TEXT PROVIDED.
From what I understand you'll still call DirecTV for account management & still be able to do stuff online. You only call AT&T to handle the initial bundle.


----------



## FireMedic8039 (Dec 24, 2007)

As a existing customer. I got a pop up window and got this...
CHOICE XTRA
Over 200 of our most popular television channels, including the best in movies, sports, music, documentary, educational, specialty, and family programming. This package includes the hard-to-find channels you won’t find everywhere else, such as Biography, PBS KIDS Sprout, History International Channel, The Golf Channel, Nicktoons Network, and Style Network. Over 68 Sirius XM Satellite Radio channels are included, as well as local programming, all in 100% digital-quality picture and sound. 

Price displayed reflects promotional savings for 12 months. The price will increase $28 after the first year.

So I went through the online process. Skipped the pop up. Since I have AT&T DSL Direct. They gave me $5 off my DSL Extreme 3.0. Not Directv. But it's still 5 bucks.


----------



## asjamias (Dec 3, 2007)

hdtvfan0001 said:


> Yup...its been either $5 or $10, depending on what AT&T services you get in the bundle.


I too get a $10 credit from AT&T / Bellsouth for bundling my services with them.


----------



## Sackett (May 21, 2007)

WHAT IS BEING ASKED. Copy the part of the satellite TV thread starting with "CHOICE XTRA" and going on through "still 5 bucks.", word for word. The records have nothing to do with this.

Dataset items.

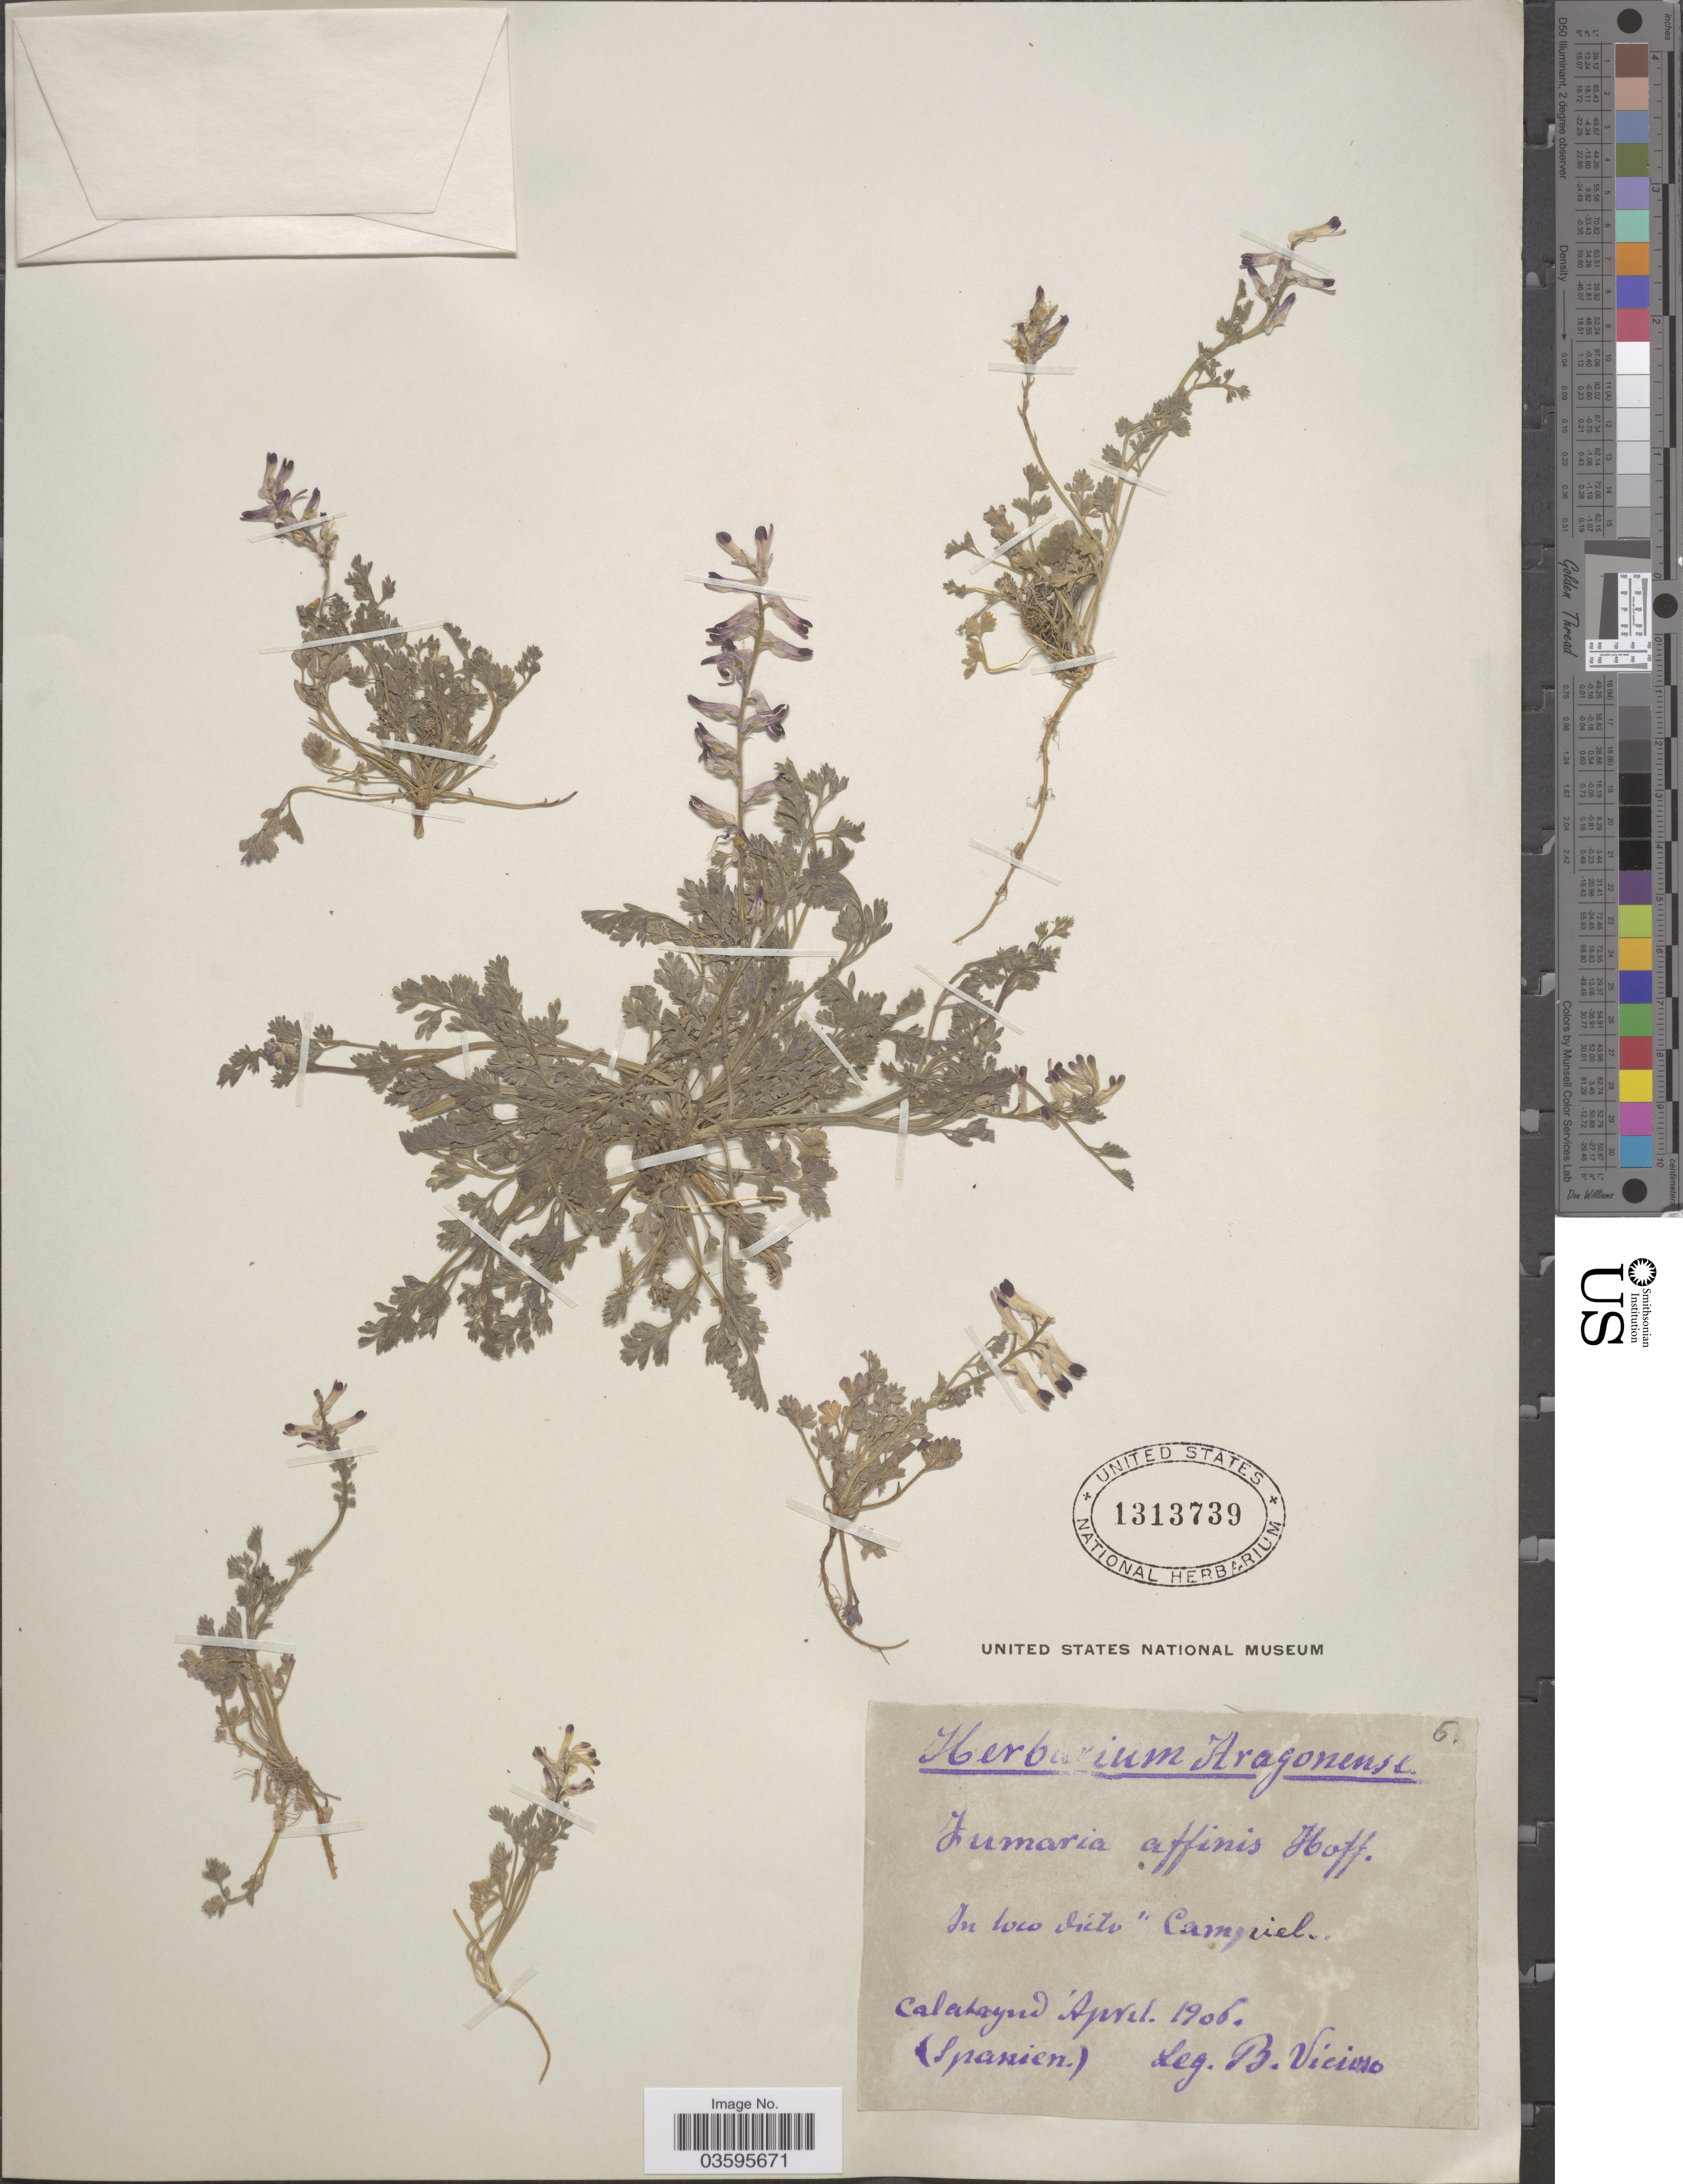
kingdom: Plantae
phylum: Tracheophyta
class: Magnoliopsida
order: Ranunculales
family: Papaveraceae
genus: Fumaria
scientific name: Fumaria affinis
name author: Hammar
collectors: Vicioso, B.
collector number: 6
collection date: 1906-04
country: Spain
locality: In loco dicto "Campiel". Calatayud.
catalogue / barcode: US 1313739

THE OUTPUT.
CHOICE XTRA
Over 200 of our most popular television channels, including the best in movies, sports, music, documentary, educational, specialty, and family programming. This package includes the hard-to-find channels you won’t find everywhere else, such as Biography, PBS KIDS Sprout, History International Channel, The Golf Channel, Nicktoons Network, and Style Network. Over 68 Sirius XM Satellite Radio channels are included, as well as local programming, all in 100% digital-quality picture and sound. 

Price displayed reflects promotional savings for 12 months. The price will increase $28 after the first year.

So I went through the online process. Skipped the pop up. Since I have AT&T DSL Direct. They gave me $5 off my DSL Extreme 3.0. Not Directv. But it's still 5 bucks.